Benazepril is administered orally. Hepatic metabolism is required to generate the active metabolite benazeprilat, delaying maximum effects. The hypotensive effect lasts approximately 24 hours, allowing for once-daily dosing. The drug is 95% plasma protein-bound and has a small volume of distribution. Parent drug is almost totally converted to benazeprilat, which is primarily renally eliminated, and, to a lesser extent (11-12%), by biliary excretion in patients with normal renal function. The effective half-life of benazeprilat is 10-11 hours.
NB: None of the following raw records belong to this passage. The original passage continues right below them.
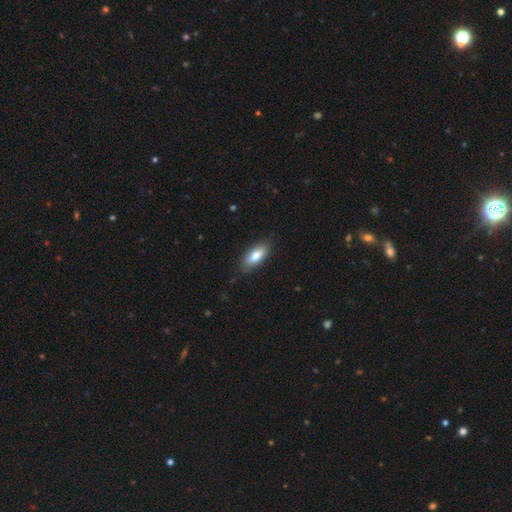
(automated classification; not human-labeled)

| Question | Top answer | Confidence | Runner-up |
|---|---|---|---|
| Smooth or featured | smooth | 79% | featured or disk (15%) |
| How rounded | in between | 82% | cigar-shaped (16%) |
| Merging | none | 84% | minor disturbance (12%) |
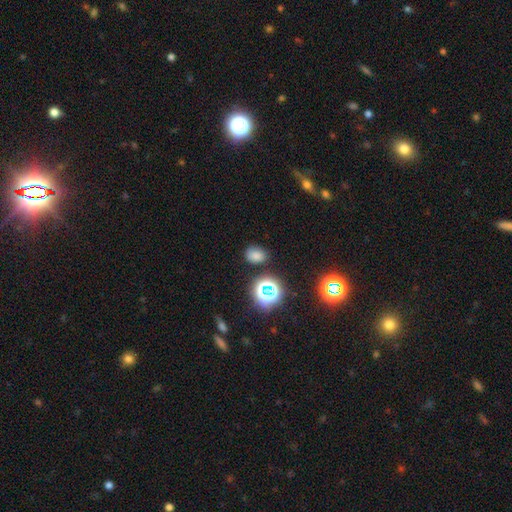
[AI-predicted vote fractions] Overall: smooth (73%). How rounded: in between (67%; round 32%). Merging: none (81%).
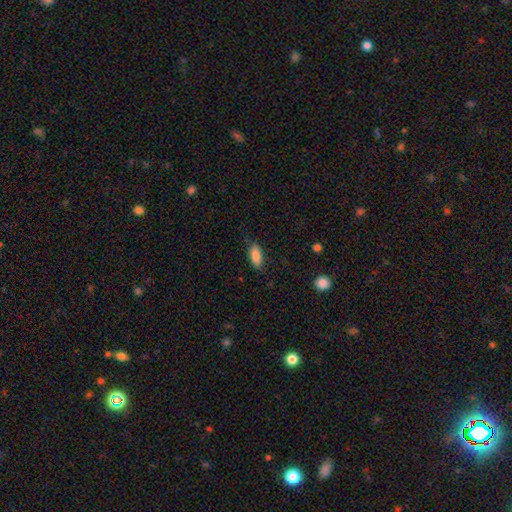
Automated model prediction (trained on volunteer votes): This appears to be a smooth galaxy with no disk features (86%) that is in between round and cigar-shaped (80%). Merging: none (80%).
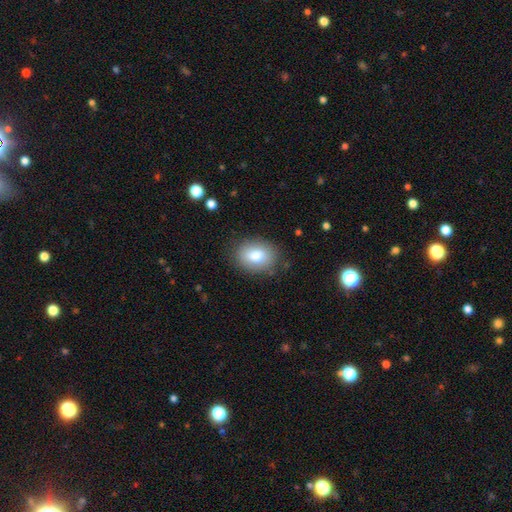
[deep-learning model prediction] The model was most divided on "how rounded": in between: 69%, round: 29%, cigar-shaped: 1%. More confident: merging — none (82%); smooth or featured — smooth (80%).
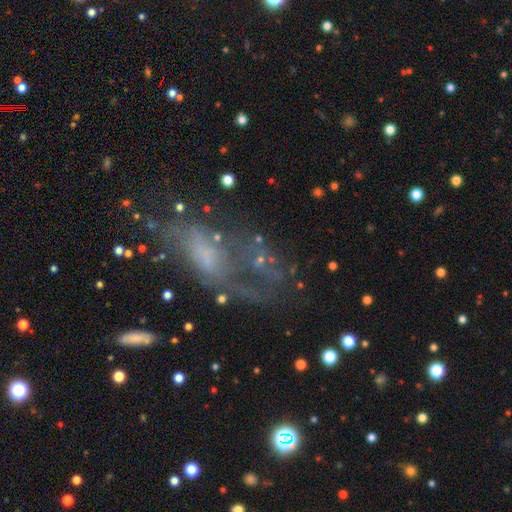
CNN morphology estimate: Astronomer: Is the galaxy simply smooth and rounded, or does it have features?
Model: featured or disk — 53%.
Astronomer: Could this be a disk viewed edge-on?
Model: no — 88%.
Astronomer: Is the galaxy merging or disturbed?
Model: none — 43% (runner-up: major disturbance, 29%).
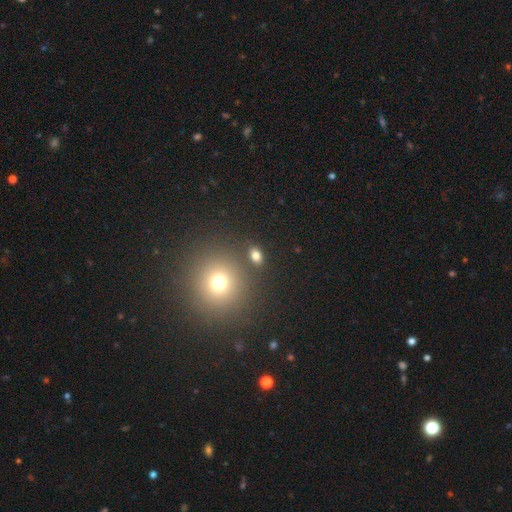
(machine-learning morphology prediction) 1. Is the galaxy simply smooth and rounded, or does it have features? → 77% smooth, 15% star or artifact, 8% featured or disk.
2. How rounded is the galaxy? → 73% in between, 24% round, 3% cigar-shaped.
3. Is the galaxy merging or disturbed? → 81% none, 9% minor disturbance, 7% merger, 3% major disturbance.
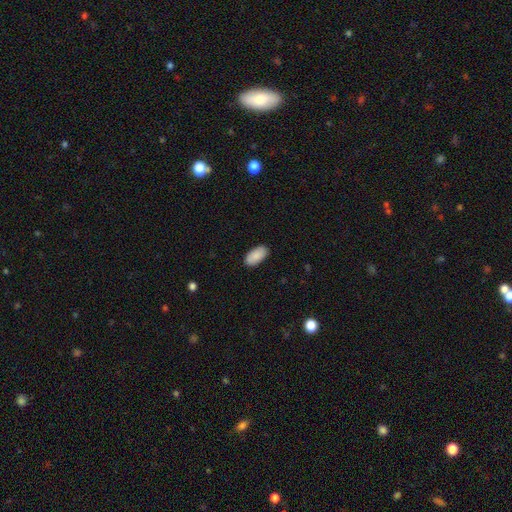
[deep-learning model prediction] smooth_or_featured: smooth (p=0.87) [alt: featured or disk p=0.07]
how_rounded: in between (p=0.95) [alt: round p=0.02]
merging: none (p=0.87) [alt: minor disturbance p=0.10]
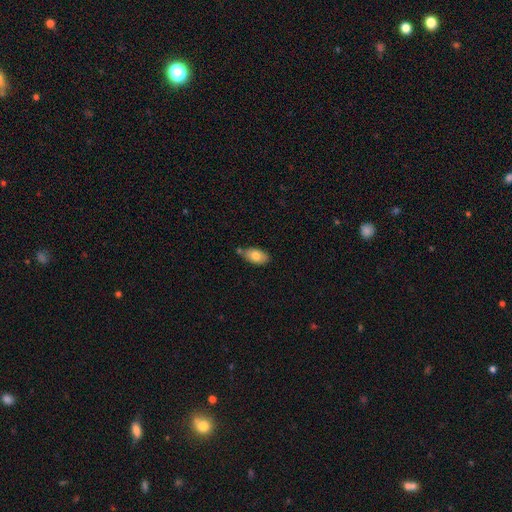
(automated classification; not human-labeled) This is likely a smooth galaxy (79%). How rounded: clearly in between (93%). Merging: likely none (67%).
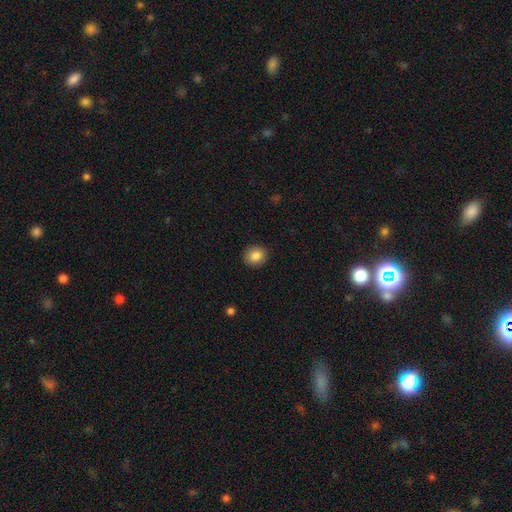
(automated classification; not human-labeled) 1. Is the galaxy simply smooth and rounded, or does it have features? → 85% smooth, 9% star or artifact, 6% featured or disk.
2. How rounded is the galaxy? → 81% round, 18% in between, 1% cigar-shaped.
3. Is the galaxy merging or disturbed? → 90% none, 7% minor disturbance, 2% major disturbance, 1% merger.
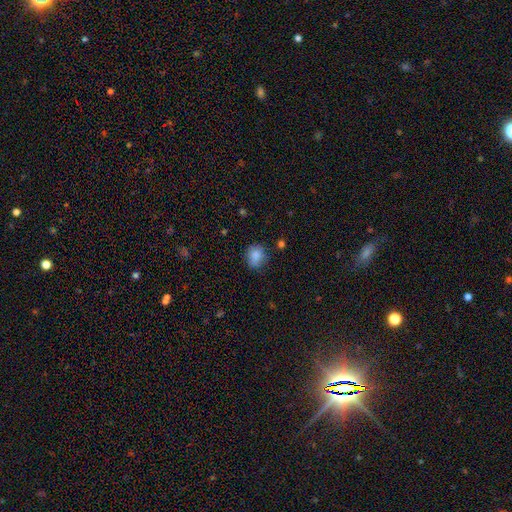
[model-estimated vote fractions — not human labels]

-Route-Specific Pharmacokinetics
Oral Route
Benazepril is rapidly absorbed from the GI tract. Food does not affect the extent of absorption. Benazepril is a prodrug; peak plasma concentrations of the active component, benazeprilat, are reached within 1-2 hours in the fasting state and within 2-4 hours if given with food. After oral administration, noticeable cardiovascular effects begin within 1 hour, with peak reductions occurring after 2-4 hours.
-Special Populations
Hepatic Impairment
The pharmacokinetics of benazepril are not altered by hepatic disease. In patients with hepatic dysfunction due to cirrhosis, the serum levels of benazeprilat are essentially unchanged.
Renal Impairment
The pharmacokinetics of benazepril are altered by renal impairment. The disposition of benazepril and benazeprilat in patients with CrCl > 30 mL/min is similar to that in patients with normal renal function; however, in patients with CrCl < 30 mL/min, peak benazeprilat levels and the initial half-life (alpha phase) are increased. In patients with renal failure, biliary clearance may partially compensate for deficient renal clearance.
Pediatrics
In children 6-12 years old receiving 0.1 to 0.5 mg/kg of benazepril, the clearance of benazeprilat is more than twice that of healthy adults receiving a single oral dose of 10 mg (0.35 L/hr/kg vs. 0.13 L/hr/kg, respectively). In adolescents, the clearance of benazeprilat is 0.17 L/hr/kg, approximately 27% higher than that of healthy adults. The terminal elimination half-life of benazeprilat in pediatric patients is around 5 hours, one-third of that observed in adults.
Geriatric
The pharmacokinetics of benazepril and benazeprilat do not appear to be influenced by advancing age.